Growing up in L.A.’s Latino neighborhoods as an Italian-American, Benny was bused to all-black schools and reared by his Spanish grandmother, who cajoled him to sound more like her favorite singer, Julio Iglesias.

“I had to speak one way at school, speak Spanglish in the hood, and speak Castilian Spanish with my Grandma. Pops was around when I was super young and listened to jazz and classical stuff. In the neighborhood, Art Laboe was a superstar. On the bus, all rap. The skater kids would listen to new wave,” he explains. “I had all these different references from growing up in these different cultures that I could pull from organically.”

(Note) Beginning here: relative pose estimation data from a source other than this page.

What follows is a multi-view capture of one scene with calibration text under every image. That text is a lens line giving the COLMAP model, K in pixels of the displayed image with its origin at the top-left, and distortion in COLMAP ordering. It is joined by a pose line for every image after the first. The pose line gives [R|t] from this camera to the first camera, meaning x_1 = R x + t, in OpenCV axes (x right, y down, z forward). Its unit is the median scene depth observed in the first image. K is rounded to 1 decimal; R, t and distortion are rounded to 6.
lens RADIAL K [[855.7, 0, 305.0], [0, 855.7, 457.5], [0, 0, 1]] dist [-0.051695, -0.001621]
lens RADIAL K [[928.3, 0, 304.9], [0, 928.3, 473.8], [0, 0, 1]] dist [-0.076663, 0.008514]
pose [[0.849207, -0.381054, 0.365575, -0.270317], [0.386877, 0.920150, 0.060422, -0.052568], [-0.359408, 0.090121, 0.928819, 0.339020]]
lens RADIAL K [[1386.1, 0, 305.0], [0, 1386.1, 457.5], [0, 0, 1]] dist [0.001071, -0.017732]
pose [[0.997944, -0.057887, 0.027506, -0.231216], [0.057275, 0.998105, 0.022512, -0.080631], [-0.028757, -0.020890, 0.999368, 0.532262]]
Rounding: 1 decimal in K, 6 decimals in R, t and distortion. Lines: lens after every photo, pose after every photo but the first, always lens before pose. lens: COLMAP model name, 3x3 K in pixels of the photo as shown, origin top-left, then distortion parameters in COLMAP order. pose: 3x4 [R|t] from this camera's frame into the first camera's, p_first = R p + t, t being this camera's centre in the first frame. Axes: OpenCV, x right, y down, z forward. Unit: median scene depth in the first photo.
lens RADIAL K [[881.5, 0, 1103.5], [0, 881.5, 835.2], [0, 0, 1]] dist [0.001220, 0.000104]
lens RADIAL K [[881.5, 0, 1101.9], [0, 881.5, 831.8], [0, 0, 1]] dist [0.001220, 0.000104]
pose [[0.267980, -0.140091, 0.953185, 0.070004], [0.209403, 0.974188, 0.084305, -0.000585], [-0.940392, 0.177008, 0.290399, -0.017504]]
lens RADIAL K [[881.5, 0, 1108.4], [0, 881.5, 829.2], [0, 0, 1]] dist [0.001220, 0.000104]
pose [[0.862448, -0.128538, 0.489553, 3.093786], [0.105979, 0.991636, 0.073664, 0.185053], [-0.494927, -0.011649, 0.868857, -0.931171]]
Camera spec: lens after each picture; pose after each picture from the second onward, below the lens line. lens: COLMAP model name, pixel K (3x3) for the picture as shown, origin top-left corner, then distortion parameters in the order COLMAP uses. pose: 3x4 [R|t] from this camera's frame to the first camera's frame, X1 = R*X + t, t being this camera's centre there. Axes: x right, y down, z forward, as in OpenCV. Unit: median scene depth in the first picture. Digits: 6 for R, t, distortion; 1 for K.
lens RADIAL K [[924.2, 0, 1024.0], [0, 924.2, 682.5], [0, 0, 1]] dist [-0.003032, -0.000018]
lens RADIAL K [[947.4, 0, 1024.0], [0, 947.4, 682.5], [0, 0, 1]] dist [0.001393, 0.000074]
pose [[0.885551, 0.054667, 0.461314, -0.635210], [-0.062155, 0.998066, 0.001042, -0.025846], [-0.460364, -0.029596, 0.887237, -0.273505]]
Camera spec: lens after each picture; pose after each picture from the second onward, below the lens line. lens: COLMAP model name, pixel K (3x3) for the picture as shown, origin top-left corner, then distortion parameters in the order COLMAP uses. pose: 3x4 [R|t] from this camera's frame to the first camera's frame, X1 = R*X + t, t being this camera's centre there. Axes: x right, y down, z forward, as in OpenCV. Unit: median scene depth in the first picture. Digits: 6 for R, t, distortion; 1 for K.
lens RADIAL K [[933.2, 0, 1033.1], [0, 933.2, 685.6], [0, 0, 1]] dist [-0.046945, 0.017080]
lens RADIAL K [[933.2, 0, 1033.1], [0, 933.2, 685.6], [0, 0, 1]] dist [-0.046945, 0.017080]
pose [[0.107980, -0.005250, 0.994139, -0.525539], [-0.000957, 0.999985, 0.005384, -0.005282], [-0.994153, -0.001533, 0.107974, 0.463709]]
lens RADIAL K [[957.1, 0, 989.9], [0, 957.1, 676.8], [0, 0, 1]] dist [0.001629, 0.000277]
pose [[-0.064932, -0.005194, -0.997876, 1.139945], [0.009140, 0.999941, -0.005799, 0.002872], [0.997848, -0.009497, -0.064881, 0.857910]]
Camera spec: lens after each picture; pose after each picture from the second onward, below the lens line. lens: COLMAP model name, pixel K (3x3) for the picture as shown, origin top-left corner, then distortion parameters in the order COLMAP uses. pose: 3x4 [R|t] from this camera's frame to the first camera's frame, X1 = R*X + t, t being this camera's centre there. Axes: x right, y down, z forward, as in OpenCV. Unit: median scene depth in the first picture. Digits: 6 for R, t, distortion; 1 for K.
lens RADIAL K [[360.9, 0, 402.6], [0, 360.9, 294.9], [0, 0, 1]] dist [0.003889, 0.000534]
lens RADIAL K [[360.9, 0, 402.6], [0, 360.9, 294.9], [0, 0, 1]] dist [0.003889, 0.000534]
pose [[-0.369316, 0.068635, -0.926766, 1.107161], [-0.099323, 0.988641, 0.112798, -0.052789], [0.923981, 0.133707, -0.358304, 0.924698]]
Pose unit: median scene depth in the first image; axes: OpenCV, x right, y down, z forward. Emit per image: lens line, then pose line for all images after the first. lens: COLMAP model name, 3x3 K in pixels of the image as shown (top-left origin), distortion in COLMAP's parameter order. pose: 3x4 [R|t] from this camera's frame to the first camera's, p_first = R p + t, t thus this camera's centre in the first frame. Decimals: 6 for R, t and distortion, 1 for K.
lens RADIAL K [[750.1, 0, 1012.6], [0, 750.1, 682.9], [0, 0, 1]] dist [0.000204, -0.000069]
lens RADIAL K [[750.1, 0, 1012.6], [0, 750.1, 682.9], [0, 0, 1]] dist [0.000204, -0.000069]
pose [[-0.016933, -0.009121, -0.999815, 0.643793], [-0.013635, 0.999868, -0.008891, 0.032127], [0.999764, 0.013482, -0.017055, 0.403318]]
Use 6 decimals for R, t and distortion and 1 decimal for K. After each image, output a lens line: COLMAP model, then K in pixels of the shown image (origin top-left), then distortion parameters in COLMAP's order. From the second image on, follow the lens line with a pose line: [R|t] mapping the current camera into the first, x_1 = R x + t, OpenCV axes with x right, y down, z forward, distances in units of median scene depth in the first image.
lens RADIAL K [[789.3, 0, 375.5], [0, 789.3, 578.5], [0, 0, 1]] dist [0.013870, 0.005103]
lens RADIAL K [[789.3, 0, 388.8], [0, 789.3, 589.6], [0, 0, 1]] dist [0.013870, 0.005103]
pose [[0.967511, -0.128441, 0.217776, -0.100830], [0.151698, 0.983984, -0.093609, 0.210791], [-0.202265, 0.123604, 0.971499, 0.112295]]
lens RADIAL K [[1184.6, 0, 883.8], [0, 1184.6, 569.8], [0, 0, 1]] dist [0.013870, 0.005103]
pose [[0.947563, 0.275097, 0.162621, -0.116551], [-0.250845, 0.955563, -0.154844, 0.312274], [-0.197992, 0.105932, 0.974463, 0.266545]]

In his teens, he fell in with a youth performance group. “I got addicted to performing and using that to connect to other people in a way I’d never connected before. That’s when I knew I needed to figure out how to make music and do this for a living,” he says. “Then I was like, how do I get good at this?”

Considering he couldn’t sing, play instruments or make tracks, it was tricky, but he was determined. Selling his raggedy car and buying the beat machine, he put his head down and a year later was polished enough that he began selling his neighbors beats.

And then his grandmother got sick. He dropped everything to care for her, but things went from bad to worse when all at the same time, she passed away, Benny broke up with a girl he loved and realized he was dead broke.

“Right before my grandmother passed, she said, ‘Mijo, go do your music,’” he remembers. So he made three “therapy songs.” He thought they were cool and still knew a couple people in the industry, so he passed them along. They wrote back immediately, gushing.

A publisher heard the tracks and dragged Benny to a party where he met the A&R of G.O.O.D. Music. The A&R called and asked him to come to the studio, and a couple days later, he called back and said, “Kanye wants to sign you and is gonna fly you to Paris.”

With the groundbreaking Yeezus under his belt, Benny now is releasing his own innovative project. Comprised of letters he wrote while lonely and on the road last year, Broken Hearts and Dollar Signs is a stunning, cohesive collection that leaves as unique and indelible a footprint as its creator does.

“I was eating ramen and couchsurfing two years ago,” he says, a note of incredulity creeping into his voice.

Clearly, fairy tales still have happy endings.